The DA scoffed. His voice filled with condescension, as if addressing schoolchildren, he said, “You don’t have a murder charge. All you have is a missing person. You don’t even have a body. Without a body you don’t have a murder. Come back to me when you have a body.”

The profiler removed his horn-rims and glared. “If you want a goddamned body, I’ll give you one. It’s right here, in Dr. Shepherd’s report.” His face flushed with color, Walter stood and dropped on the desk a slim blue-bound report titled “Forensic Pathology and Analysis of the Crime Scene in the Murder of Roger Scott Dunn.”

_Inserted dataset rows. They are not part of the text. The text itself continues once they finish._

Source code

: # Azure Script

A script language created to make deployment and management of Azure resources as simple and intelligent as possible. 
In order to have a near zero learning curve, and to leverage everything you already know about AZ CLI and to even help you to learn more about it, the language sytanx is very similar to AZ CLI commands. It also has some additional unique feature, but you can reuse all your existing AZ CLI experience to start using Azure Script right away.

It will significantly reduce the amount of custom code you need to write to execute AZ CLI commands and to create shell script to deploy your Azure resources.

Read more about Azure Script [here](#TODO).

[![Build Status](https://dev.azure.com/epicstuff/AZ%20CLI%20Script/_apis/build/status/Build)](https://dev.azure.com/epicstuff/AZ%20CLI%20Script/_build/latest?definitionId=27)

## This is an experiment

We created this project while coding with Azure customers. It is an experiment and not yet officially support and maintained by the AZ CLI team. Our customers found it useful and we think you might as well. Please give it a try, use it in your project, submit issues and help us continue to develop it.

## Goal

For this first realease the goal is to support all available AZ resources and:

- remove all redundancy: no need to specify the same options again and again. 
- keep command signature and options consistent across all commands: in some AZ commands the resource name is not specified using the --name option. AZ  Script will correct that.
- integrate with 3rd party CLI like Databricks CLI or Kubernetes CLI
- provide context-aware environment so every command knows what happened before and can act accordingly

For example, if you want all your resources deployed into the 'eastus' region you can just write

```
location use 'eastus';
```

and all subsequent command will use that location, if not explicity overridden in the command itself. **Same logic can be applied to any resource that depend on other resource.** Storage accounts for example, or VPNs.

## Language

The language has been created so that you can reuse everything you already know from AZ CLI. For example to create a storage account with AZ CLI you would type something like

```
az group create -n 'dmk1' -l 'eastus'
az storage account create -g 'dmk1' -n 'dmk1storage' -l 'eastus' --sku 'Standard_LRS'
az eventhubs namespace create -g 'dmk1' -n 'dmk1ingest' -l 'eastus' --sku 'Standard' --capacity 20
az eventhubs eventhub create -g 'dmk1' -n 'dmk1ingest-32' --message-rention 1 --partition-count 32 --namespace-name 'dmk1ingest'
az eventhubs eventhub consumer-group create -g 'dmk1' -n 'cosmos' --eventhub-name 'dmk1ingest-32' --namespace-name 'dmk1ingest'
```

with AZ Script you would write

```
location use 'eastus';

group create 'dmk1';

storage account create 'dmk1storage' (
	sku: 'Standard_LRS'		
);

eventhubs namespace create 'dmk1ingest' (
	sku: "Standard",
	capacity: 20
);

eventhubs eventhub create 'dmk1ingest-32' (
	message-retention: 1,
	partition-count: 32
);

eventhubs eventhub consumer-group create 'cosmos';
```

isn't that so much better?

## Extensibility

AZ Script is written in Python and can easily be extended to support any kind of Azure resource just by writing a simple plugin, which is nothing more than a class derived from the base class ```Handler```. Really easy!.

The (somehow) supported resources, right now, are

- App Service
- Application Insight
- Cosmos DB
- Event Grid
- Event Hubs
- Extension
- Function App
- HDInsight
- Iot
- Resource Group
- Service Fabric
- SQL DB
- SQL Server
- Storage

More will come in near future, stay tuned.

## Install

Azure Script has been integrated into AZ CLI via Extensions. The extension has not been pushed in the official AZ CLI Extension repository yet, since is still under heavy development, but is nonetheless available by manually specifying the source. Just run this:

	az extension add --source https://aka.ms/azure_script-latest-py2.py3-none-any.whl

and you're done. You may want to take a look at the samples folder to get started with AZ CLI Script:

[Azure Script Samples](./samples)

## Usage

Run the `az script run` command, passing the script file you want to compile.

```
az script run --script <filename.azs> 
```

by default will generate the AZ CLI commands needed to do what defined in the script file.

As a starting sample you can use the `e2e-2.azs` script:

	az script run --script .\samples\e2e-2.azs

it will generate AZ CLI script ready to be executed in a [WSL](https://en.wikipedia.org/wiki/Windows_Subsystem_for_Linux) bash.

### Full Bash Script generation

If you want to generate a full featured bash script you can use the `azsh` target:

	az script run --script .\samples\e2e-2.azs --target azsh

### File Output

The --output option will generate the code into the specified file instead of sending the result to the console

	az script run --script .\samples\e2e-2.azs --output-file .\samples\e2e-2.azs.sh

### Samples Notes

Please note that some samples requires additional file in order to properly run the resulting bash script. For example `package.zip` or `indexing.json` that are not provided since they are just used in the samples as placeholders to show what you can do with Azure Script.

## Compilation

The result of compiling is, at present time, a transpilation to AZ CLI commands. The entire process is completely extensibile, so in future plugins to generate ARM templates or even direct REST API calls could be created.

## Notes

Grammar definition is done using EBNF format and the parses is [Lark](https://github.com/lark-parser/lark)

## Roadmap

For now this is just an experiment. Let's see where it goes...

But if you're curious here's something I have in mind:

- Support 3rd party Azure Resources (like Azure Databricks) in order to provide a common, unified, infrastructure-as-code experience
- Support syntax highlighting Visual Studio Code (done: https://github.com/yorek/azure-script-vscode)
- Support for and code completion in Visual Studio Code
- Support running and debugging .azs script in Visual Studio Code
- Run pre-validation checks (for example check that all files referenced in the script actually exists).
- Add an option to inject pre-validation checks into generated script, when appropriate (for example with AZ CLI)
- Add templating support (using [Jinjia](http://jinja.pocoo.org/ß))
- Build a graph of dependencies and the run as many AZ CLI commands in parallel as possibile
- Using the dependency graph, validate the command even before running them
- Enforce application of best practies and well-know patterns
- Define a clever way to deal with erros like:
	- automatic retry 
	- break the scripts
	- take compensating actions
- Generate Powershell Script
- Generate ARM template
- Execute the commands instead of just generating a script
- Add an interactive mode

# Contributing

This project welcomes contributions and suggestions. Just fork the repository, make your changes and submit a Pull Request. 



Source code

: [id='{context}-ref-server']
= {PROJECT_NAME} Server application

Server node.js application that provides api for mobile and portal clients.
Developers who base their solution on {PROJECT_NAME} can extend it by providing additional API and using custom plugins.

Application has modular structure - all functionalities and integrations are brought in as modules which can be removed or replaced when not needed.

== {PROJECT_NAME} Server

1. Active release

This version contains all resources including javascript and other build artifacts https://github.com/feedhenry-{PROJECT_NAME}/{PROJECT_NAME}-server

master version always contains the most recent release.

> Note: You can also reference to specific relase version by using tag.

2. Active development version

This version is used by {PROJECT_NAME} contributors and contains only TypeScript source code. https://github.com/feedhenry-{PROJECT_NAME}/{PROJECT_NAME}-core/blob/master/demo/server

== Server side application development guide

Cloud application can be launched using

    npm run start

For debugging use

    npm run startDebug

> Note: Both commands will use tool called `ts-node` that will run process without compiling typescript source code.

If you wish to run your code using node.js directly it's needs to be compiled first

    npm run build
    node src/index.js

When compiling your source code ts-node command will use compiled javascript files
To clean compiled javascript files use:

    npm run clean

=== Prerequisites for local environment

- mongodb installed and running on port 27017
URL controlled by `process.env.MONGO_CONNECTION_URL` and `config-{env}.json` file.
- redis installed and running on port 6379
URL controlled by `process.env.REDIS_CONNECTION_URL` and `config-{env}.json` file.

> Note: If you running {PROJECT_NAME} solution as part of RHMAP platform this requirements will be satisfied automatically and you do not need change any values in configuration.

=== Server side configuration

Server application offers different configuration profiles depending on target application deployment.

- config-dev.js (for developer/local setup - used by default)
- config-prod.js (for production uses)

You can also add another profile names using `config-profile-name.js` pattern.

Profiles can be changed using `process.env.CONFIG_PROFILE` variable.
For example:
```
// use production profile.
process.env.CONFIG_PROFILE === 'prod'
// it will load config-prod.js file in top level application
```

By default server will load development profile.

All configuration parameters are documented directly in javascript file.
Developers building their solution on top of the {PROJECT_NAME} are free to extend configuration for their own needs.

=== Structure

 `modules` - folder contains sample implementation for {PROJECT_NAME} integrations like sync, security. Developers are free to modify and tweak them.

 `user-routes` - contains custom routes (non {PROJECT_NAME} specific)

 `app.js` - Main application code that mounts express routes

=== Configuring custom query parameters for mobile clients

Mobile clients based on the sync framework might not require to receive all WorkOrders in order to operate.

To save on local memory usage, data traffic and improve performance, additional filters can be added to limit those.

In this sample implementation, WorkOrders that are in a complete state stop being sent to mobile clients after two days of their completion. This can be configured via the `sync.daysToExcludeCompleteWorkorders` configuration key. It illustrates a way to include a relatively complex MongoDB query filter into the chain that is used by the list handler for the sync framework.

“What the hell are you talking about?”

“It’s right here,” Walter said. “Dr. Shepherd’s report proves conclusively that Scott Dunn died in that room, and was murdered.”

Walter had asked Detective English to have a forensic pathologist examine the crime scene to determine if enough blood had been spilled to indisputably have caused the death of a six-foot-two, 170-pound man. Dr. Sparks Veasey, the Lubbock County pathologist, had refused the job, saying there wasn’t enough information to reach a conclusion. At Walter’s direction English had mailed a large package with copies of the entire case file, photographs, and bloody carpet samples to Walter’s friend Dr. Richard Shepherd, forensic pathologist at Guy’s Hospital, London, England, internationally known consultant to Scotland Yard. “Dick’s brilliance is unsurpassed,” Walter said. “And he owes me a favor.”

After studying the sprayed blood on the south and east walls, ceiling and doorknob of the bedroom, Dr. Shepherd wrote that the “by far most likely cause” of the blood spatter was “repeated blunt trauma.” Furthermore, “The distribution of the spraying of blood is entirely consistent with the victim lying on the floor while the blows that resulted in this spraying were struck.” Although the amount of blood lost was impossible to calculate, the blood spatter indicated Scott Dunn was forcefully and repeatedly bludgeoned about the head and such blows to the brain were “the prime cause of death in such cases.”